In Europa si parla di economia di guerra dopo il Consiglio Europeo di fine marzo. Una prospettiva che apre alla mobilitazione dell’economia dell’Unione Europea in direzione dell’amplificazione del sostegno all’Ucraina invasa dalla Federazione Russa. Si analizza l’idea di mobilitare sempre più settori verso una presa in carico della necessità di trovarsi di fronte a tagliare rapporti di fornitura e comunicazione economica con potenziali rivali, della sfida sistemica del riarmo, dell’ottimizzazione delle risorse. In Francia, addirittura, si parla della prospettiva di requisire fabbriche e dare alle commesse militari, nelle industrie, la priorità su quelle civili.
L’argomento dell’economia di guerra è da tempo associato alla situazione di conflitto effettivo in cui l’Europa si trova con la Russia, attraverso l’Occidente. Questa situazione impone politiche che sarebbero appropriate in un contesto di guerra reale: razionalizzare le forze produttive nei settori dove si ritiene che l’avversario possa sfruttare le vulnerabilità e quindi condurre azioni di guerra economica contro il tessuto produttivo nazionale. In particolare, oggigiorno l’attenzione è rivolta all’energia, al cyber, alle tecnologie critiche, alle infrastrutture.
L’Europa si sta preparando per un’economia di guerra da considerare come un’opzione reale negli anni a venire in settori critici e che dovrà essere esaminata attraverso una serie di criteri. Questi includono la resilienza del sistema produttivo europeo, la sicurezza delle fonti di approvvigionamento e le strategie per gestire il confronto con avversari come la Russia, ma anche con lo “standard” imposto da alleati come gli Stati Uniti. L’economia di guerra favorisce anche politiche di accelerazione tecnologica, come evidenziato dalle discussioni sulla difesa europea.
L’economia di guerra adotta un metodo di gestione delle risorse taylorista per ottimizzare l’efficienza di ogni risorsa finanziaria e ogni lavoratore coinvolto. È naturale che siano privilegiati quei settori che, sia nella Difesa che in altri ambiti, offrono i ritorni strategici più sicuri, non tanto in termini di vantaggio economico quanto di garanzia di sicurezza dalle possibili dipendenze da attori rivali. Sul versante energetico, è diventato evidente questa mobilitazione da economia di guerra con l’obiettivo di sostituire il gas russo. Da tempo, Washington ha mobilitato la sua base tecnologica per valorizzare la forza della sua industria e della sua produzione nella transizione verde, nella sovranità energetica, nelle tecnologie critiche, nei semiconduttori per consolidare il decoupling e ridurre la dipendenza dal rivale cinese e ridimensionare l’influenza della Russia.
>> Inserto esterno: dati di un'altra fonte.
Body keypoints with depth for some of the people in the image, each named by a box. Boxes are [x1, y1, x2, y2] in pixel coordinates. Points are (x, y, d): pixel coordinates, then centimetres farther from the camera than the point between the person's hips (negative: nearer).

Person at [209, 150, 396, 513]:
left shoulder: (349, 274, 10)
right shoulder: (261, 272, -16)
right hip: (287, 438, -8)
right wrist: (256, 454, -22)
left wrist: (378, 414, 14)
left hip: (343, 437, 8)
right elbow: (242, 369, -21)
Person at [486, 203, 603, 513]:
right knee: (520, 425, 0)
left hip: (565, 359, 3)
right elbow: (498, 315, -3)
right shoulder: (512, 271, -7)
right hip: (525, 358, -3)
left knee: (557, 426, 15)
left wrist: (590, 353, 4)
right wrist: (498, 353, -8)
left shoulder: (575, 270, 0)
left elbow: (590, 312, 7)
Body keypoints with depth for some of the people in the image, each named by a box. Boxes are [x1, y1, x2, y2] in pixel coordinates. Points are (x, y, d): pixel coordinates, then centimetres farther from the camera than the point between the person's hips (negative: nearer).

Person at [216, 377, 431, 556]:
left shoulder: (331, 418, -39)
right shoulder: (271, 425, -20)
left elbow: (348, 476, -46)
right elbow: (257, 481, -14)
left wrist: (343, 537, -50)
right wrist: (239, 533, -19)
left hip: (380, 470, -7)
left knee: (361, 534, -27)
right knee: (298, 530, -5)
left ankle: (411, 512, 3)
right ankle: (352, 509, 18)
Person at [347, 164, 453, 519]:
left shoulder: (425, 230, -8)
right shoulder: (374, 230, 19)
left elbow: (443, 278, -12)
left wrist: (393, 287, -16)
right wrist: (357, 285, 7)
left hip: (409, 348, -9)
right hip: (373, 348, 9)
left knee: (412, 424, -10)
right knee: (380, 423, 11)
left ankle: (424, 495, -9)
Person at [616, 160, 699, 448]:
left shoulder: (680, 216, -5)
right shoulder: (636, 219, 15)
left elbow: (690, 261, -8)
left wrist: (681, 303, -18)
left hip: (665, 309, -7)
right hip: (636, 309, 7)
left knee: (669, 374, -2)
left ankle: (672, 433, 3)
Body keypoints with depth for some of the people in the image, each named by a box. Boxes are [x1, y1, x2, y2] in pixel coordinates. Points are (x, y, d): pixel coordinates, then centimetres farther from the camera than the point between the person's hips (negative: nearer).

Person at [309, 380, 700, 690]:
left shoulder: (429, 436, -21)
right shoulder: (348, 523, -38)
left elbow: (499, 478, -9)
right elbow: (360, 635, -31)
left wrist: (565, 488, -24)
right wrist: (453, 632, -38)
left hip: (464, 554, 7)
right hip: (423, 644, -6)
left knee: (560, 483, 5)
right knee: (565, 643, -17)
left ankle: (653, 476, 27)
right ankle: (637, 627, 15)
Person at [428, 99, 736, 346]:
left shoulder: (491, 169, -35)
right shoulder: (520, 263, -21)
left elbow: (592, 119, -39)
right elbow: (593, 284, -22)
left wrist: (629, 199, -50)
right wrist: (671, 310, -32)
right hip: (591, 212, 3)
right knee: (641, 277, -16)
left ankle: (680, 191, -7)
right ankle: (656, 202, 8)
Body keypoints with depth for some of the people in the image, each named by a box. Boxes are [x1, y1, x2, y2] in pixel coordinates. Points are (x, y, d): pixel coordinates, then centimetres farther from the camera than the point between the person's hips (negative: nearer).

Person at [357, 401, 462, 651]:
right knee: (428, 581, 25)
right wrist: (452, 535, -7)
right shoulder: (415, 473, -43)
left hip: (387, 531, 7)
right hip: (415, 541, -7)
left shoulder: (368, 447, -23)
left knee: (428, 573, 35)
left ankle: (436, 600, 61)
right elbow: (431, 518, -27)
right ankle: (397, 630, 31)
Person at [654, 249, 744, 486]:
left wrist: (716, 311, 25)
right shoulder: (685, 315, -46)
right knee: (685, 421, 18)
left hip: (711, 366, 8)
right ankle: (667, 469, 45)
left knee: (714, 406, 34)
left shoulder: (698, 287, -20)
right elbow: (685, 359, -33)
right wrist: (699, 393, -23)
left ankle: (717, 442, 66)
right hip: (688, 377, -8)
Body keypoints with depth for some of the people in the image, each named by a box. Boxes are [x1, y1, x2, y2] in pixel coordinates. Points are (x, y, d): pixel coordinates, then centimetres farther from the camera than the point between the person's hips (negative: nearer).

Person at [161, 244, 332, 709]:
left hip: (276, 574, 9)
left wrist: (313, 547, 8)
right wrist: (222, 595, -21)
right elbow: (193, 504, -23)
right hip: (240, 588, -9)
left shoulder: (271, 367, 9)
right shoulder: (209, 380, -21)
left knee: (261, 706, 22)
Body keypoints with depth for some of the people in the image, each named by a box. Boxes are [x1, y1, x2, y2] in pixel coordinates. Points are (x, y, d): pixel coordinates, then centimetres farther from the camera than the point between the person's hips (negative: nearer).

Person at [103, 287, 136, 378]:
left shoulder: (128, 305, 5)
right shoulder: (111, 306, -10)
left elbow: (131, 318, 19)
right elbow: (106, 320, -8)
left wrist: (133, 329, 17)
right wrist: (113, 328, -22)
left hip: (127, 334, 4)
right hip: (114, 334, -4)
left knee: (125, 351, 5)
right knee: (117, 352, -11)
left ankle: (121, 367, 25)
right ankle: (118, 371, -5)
Quest’ultima, in termini di mobilitazione, è al massimo della capacità nella fase finale dell’economia di guerra, dedicando la sua base industriale alla produzione di armamenti.
L’Europa non dovrà, sperabilmente, arrivare a tal punto. Ma in futuro una mobilitazione dei settori più strategici sarà richiesta per gestire un quadro di competizione attivo e dinamico. Che toccherà da vicino molti poli produttivi del Vecchio Continente. In cui sfide geopolitiche e dinamiche economiche andranno lette assieme.